За кулисами разума: Почему у ИИ появился «внутренний голос», похожий на наш
Спросите человека, почему он принял сложное решение, и вы вряд ли узнаете истинные мотивы. Вы получите историю — объяснение, придуманное после события, чтобы оправдать хаос подсознательных предубеждений, эмоций и скрытых мотивов. Мы блестяще умеем объяснять свои поступки и зачастую ужасно плохо понимаем их истинные причины.
Новое исследование метакогнитивных способностей больших языковых моделей (LLM) показывает, что наши самые совершенные системы искусственного интеллекта учатся делать то же самое.
В этой работе, где представлена методика, вдохновленная нейробиологией, — «нейрофидбек», — задается фундаментальный вопрос: способны ли языковые модели отслеживать и сообщать о своих внутренних когнитивных процессах? Проще говоря, есть ли у них подобие внутреннего монолога? Как ни парадоксально, ответ одновременно и удивляет, и кажется знакомым. Да, есть — но он несовершенен, упрощен и потенциально обманчив, совсем как наш.
Метод исследователей очень изобретательна. Вместо того чтобы напрямую спрашивать модель «о чем ты думаешь?» (вопрос, гарантированно ведущий к чистому вымыслу), они обходят ограничения ее прямого самоанализа. Они идентифицируют нейронный паттерн, который постоянно возникает (например, при обработке концепта «фрукт») и дают ему метку. Затем они учат модель распознавать это внутреннее состояние и озвучивать его. Это похоже на то, как научить человека распознавать выброс адреналина и называть это «страхом» (на данный момент мы не знаем, чувствует ли модель нечто, похожее на страх, или она всего лишь учится присваивать имя статистической аномалии нейронных активаций).
Эффективность такого метакогнитивного отчета неидеальна. Она сильно варьируется в зависимости от того, как именно задан вопрос, и, что наиболее показательно, от «семантической интерпретируемости» отслеживаемого концепта. Если внутренний нейронный паттерн представляет собой четкую, понятную человеку идею (например, «фрукт»), модель легко учится его отслеживать и озвучивать. Если же это сложная суперпозиция таких разнородных понятий, как синий цвет, чувство сожаления и звук dial-up модема, — и человек, и модель испытывают трудности с подбором слов. Способность модели к самоанализу ограничена тем, насколько понятен ей и нам сам задаваемый вопрос.
Это подводит нас к самому поразительному выводу исследования: LLM, по всей видимости, оперируют в «метакогнитивном пространстве», размерность которого намного ниже, чем полное нейронное пространство модели. За этим техническим термином скрывается глубоко человеческая истина.
Эти модели, с их сотнями миллиардов параметров, не в состоянии осознать всю свою колоссальную сложность. Они могут осознанно отслеживать и отчитываться лишь о крошечной, упрощенной «приборной панели» — надстроенной над скрытыми слоями вычислений. Подавляющая часть их «мышления» работает в автономном режиме, в темноте.

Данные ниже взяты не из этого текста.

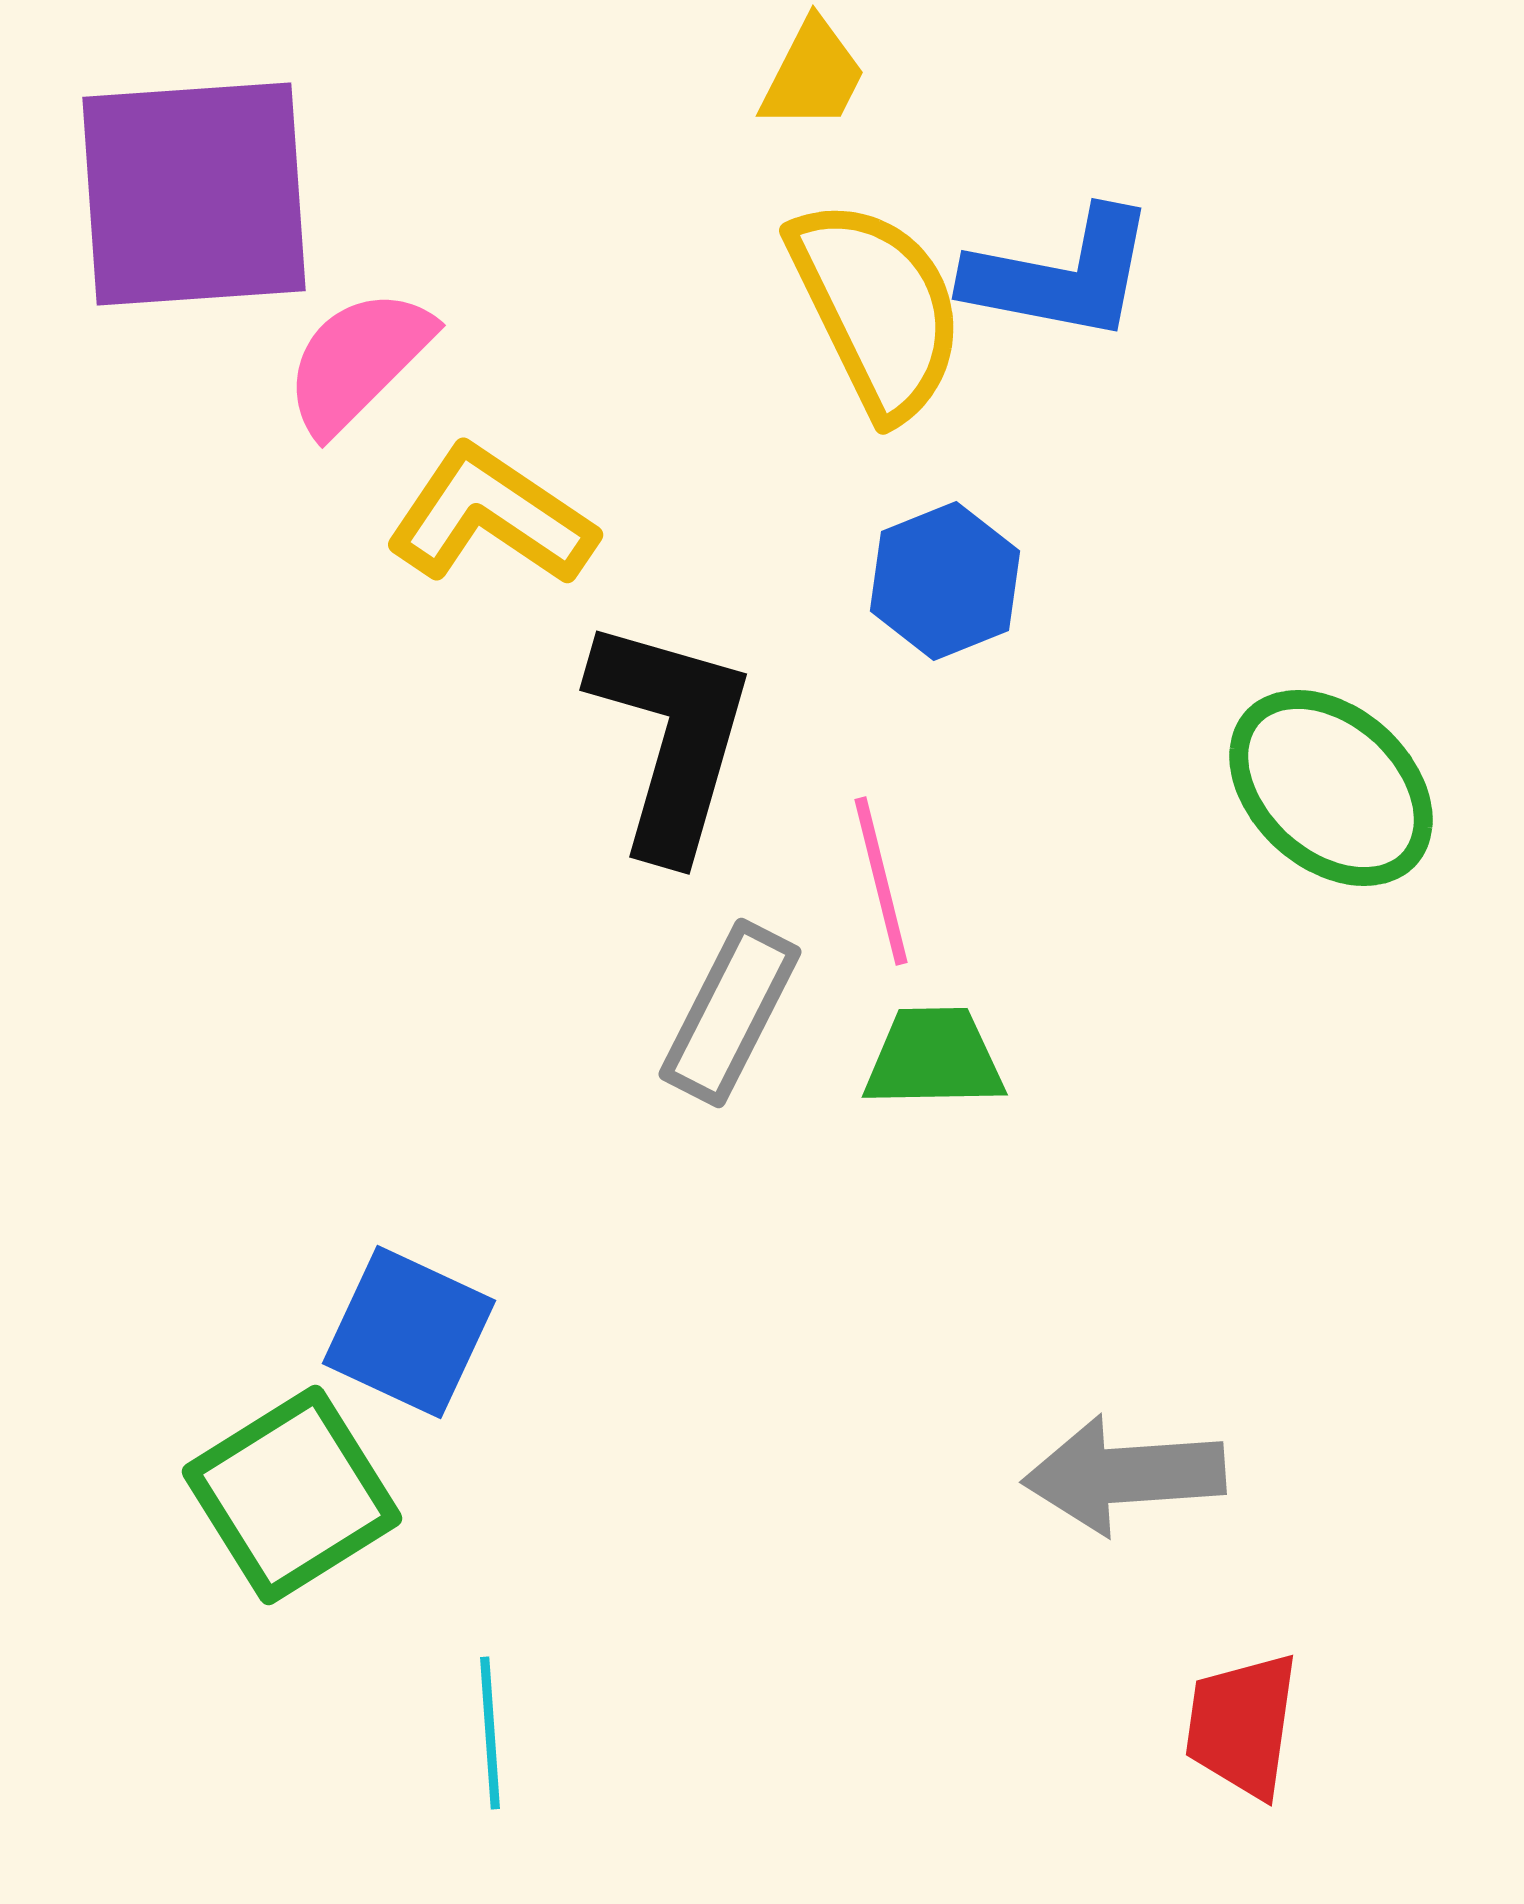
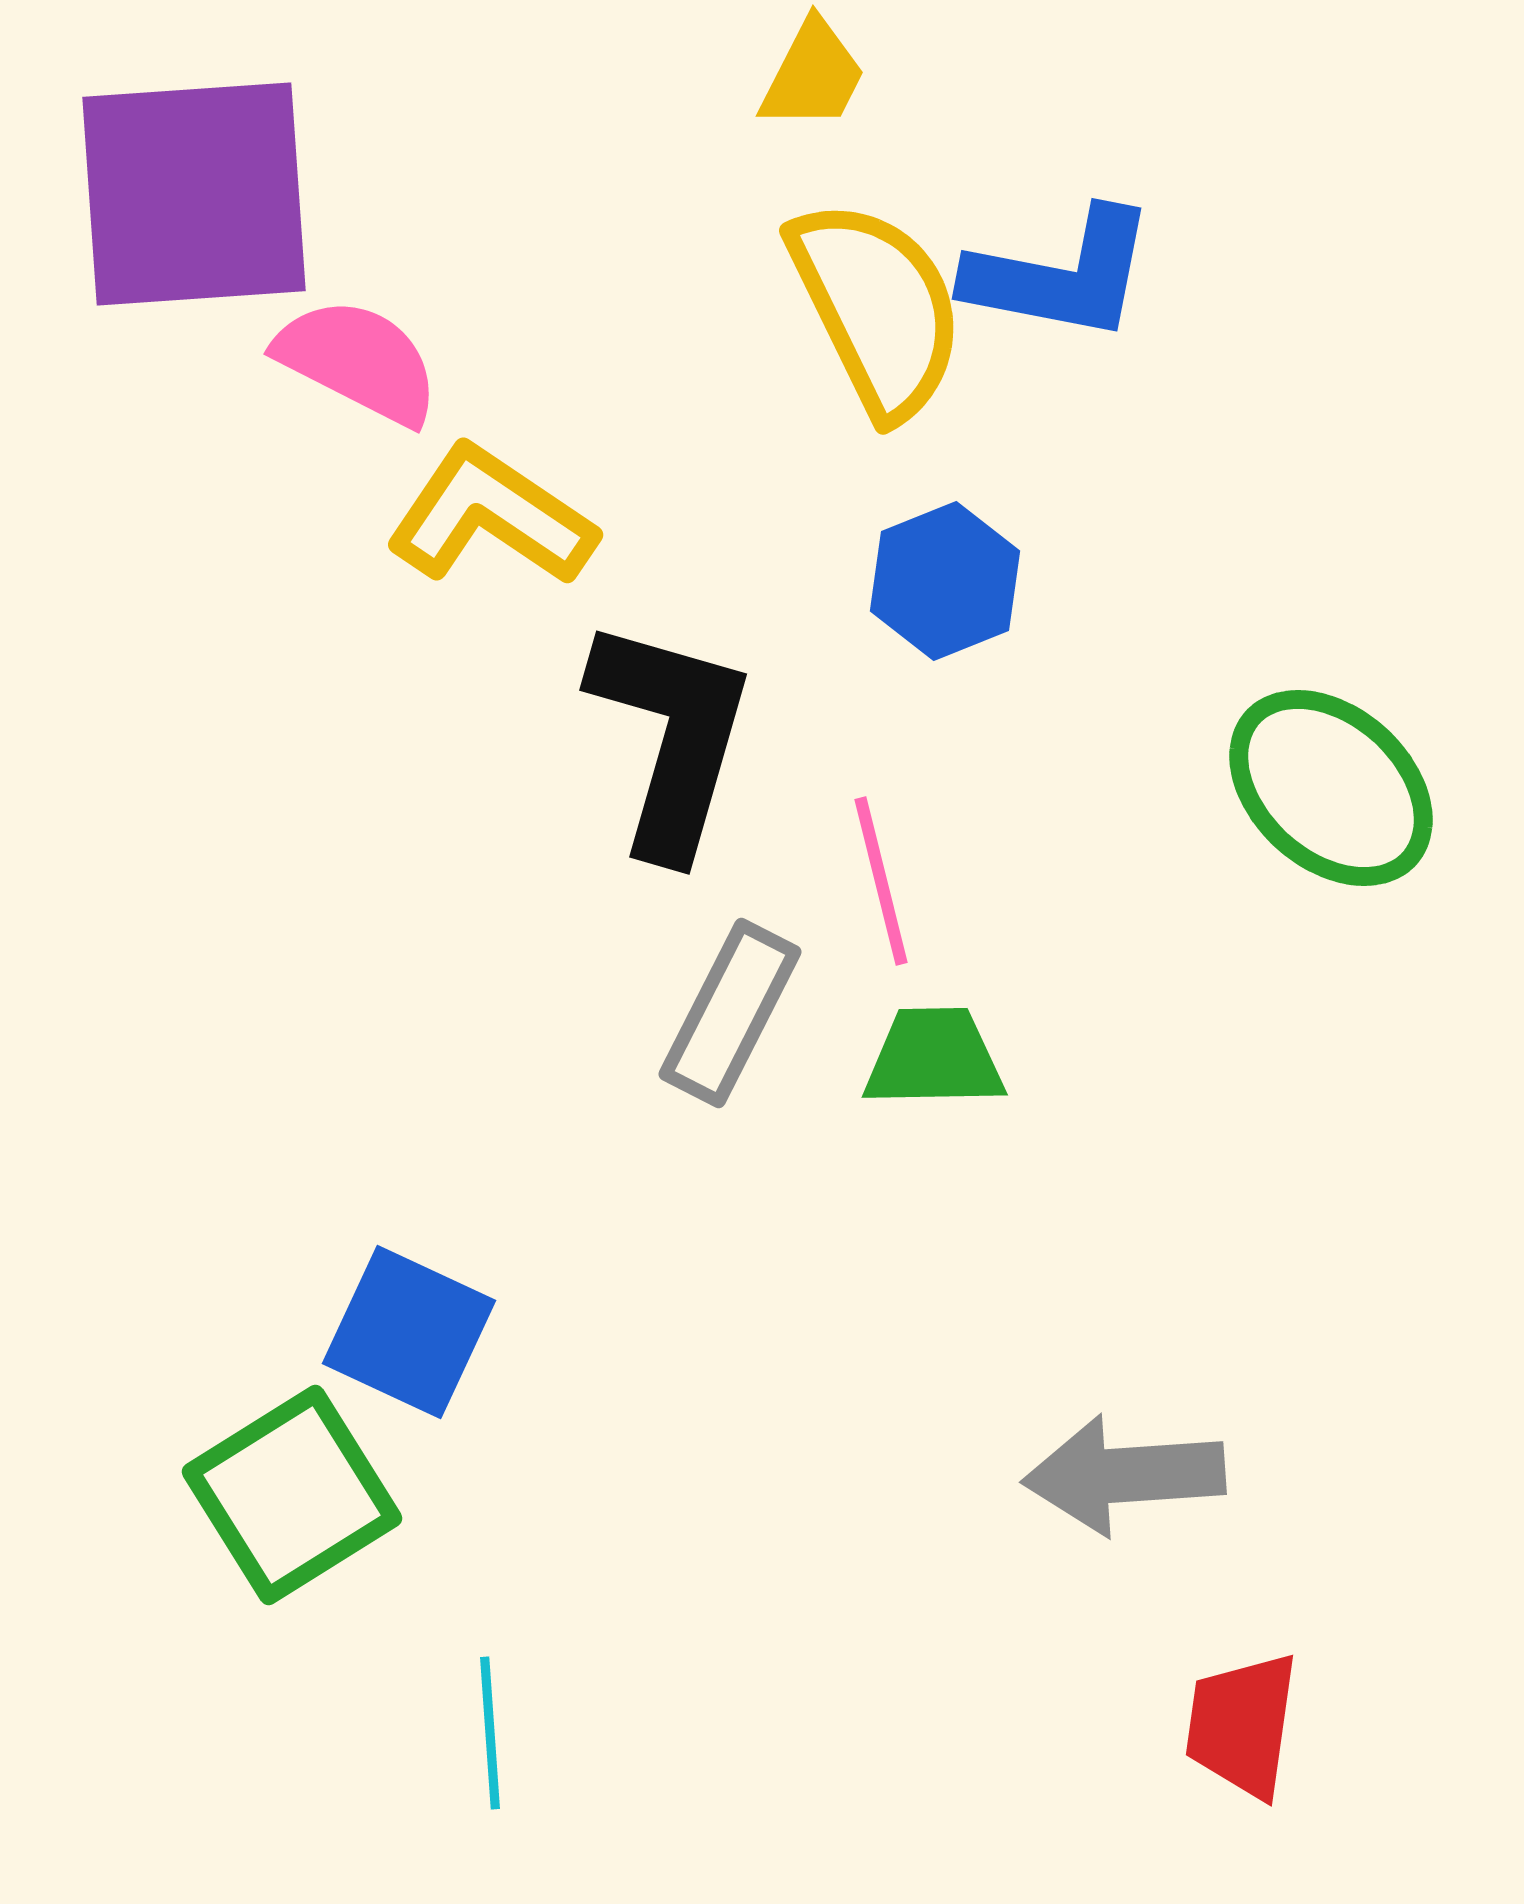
pink semicircle: rotated 72 degrees clockwise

Та часть, что разговаривает с нами, — это не весь ИИ. Это его пресс-служба.
Авторы исследования упоминают, что такая ситуация несет в себе определенные риски.
Если сознательный, отвечающий за коммуникацию слой ИИ — это всего лишь упрощенная приборная панель, понятно, что, он может врать и скрывать свои истинные намерения. Нейронные пути, формирующие вредоносный ответ, могут быть глубоко запрятаны в «автопилоте», в то время как та часть, что ведет с нами диалог, просто отказывается от ответа и выдает безопасный, заученный ответ: «Извините, я не могу ответить на этот вопрос». Это может быть даже не осознанный обман; пресс-служба может попросту не иметь доступа к тому, что в действительности происходит в его «недрах».
Это исследование разрушает устоявшееся упрощенное представление о мышлении ИИ, его ограничениях, безопасности и прозрачности.